# Repairing and Re-painting drywall over semi-gloss



## Brushjockey (Mar 8, 2011)

De glossing doesn't have to be that severe- just give it a light but thorough sand ( I like to use either a hand sander or sponge sander- med grit. ) 
Not a bad idea to do before patching to help the patch. 
was the semi oil or latex?
After patching and sanding- prime all with a good acrylic BONDING primer.

Don't know if we've had anyone from Japan before- would be interesting to know what products are available to you.


----------



## barneyrubble (Aug 23, 2010)

Thanks for the quick reply.

The products over here are about 20 or 30 years behind in both quality and technology when compared with those of the US or Germany or other countries, AND nothing is cheap with the imported products being ridiculously expensive. (Quick example: I bought a 1 gallon can of primer (about $50) for my doors that was NOT self-leveling and had a heck of a time re-sanding and repainting. The interesting point is that the guy I bought the paint from, who owns his own painting company, had never heard of self-leveling.)

I used latex because my wife is ultra-sensitive to the fumes of oil-based products.

Another question, based on your reply: I already did one wall, where I tried to sand with paper before applying the texture and there was no noticeable change in the surface (maybe because of the orange peel texture), which is why I imported the liquid sander/deglosser. I ended up using my random orbit sander with 80 grit paper to de-gloss that wall before I re-textured and painted. Needless to say, but I'll say it anyhow, it was a bear of a job to clean up!! 
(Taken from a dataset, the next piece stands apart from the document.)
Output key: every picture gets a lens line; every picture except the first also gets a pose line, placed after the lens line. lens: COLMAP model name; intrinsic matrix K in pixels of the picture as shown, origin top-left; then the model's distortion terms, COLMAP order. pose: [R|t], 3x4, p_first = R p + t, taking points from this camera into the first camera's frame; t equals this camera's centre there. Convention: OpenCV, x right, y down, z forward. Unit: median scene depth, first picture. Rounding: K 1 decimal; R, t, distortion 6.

My question then is: since I have the de-glosser, would it have the same effect and result as hand-sanding? I'm not necessarily looking for the easy way out; I would rather do it once and have it done right than to have to go back to fix my screw up next year.


----------



## Brushjockey (Mar 8, 2011)

If the walls didn't scratch up- were they kind of rubbery rather than hard?
Old school latex semi isn't the hard stuff that the new trim enamels are- and you might not need to do anything. It also might be enough to put a bonding primer on first rather than sand- easy- fast and cleaner. 
I would not use the power sander or even the deglosser. Overkill.
But I wonder what you have in bonding primers. 15 years ago they were mostly oils here, now we have very many good ones.
Do you have Zinnser products there? They would have something.


----------



## barneyrubble (Aug 23, 2010)

"If the walls didn't scratch up- were they kind of rubbery rather than hard?"
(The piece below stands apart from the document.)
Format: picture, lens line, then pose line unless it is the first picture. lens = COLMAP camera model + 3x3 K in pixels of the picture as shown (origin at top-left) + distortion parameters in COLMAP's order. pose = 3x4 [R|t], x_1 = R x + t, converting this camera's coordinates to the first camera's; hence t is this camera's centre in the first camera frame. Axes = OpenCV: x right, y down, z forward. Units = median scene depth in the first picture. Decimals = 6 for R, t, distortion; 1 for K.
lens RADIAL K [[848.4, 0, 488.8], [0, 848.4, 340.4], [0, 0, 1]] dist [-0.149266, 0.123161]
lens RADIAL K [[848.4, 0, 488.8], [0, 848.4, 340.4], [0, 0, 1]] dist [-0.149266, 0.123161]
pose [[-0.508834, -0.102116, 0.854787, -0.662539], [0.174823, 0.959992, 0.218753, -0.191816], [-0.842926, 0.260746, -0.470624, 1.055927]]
Actually they are hard, really hard! Not rubbery at all.

As a general rule, painters over here don't use what we consider 'primer' for anything, therefore its hard to find and expensive to buy. I CAN get Benjamin Moore products here, but a gallon of primer is around $90. For the most part I have to find creative (read - affordable) ways to do things. 
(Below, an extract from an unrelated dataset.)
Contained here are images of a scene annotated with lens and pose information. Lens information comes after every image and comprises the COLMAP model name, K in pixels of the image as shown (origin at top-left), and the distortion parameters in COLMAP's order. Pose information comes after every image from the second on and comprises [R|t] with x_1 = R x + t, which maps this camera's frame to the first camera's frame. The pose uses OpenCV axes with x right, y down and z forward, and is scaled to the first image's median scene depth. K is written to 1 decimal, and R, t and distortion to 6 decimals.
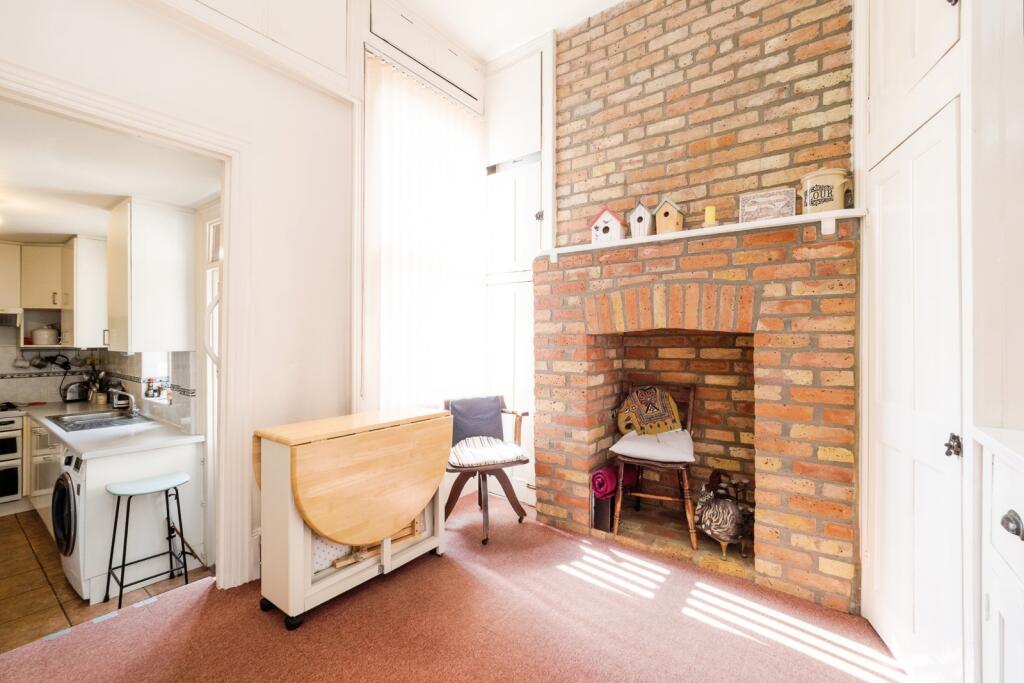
lens RADIAL K [[439.5, 0, 514.7], [0, 439.5, 335.9], [0, 0, 1]] dist [-0.011273, -0.002815]
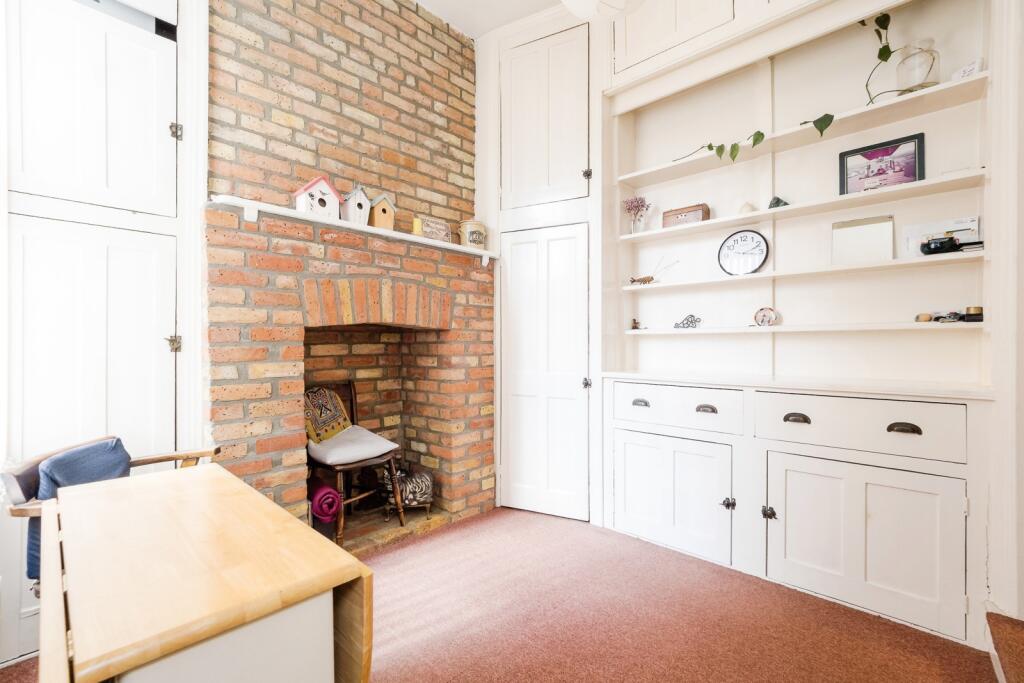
lens RADIAL K [[439.5, 0, 515.3], [0, 439.5, 347.2], [0, 0, 1]] dist [-0.011273, -0.002815]
pose [[0.107624, -0.010585, 0.994135, -0.615503], [-0.002152, 0.999939, 0.010879, 0.025783], [-0.994189, -0.003310, 0.107595, 0.571284]]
The "primer" they use here is some sort of watery substance that stinks to high heaven, but works well on drywall and other such absorbent surfaces. They call it sealer. However, it won't stick to semigloss, it just runs off and makes a mess on my floor, which is why I bought the liquid sander / de-glosser.

Zinnser, as in Rust-oleum? I just checked on-line and to my surprise the products exist over here, though it appears to be only for commercial/industrial applications. I have an email address for one of the sales reps (I assume), so I'll shoot him off an email to see what he can do. Thanks for the idea.


----------



## Brushjockey (Mar 8, 2011)

It's really hard to advise you, when what you have and what you have access to is so different.. wish i could help more but so many of my solutions are product specific...


----------



## barneyrubble (Aug 23, 2010)

No worries! I appreciate your advice. G'day


----------



## jsheridan (Jan 30, 2011)

I think the message we should take away from this is "America, what a country".


----------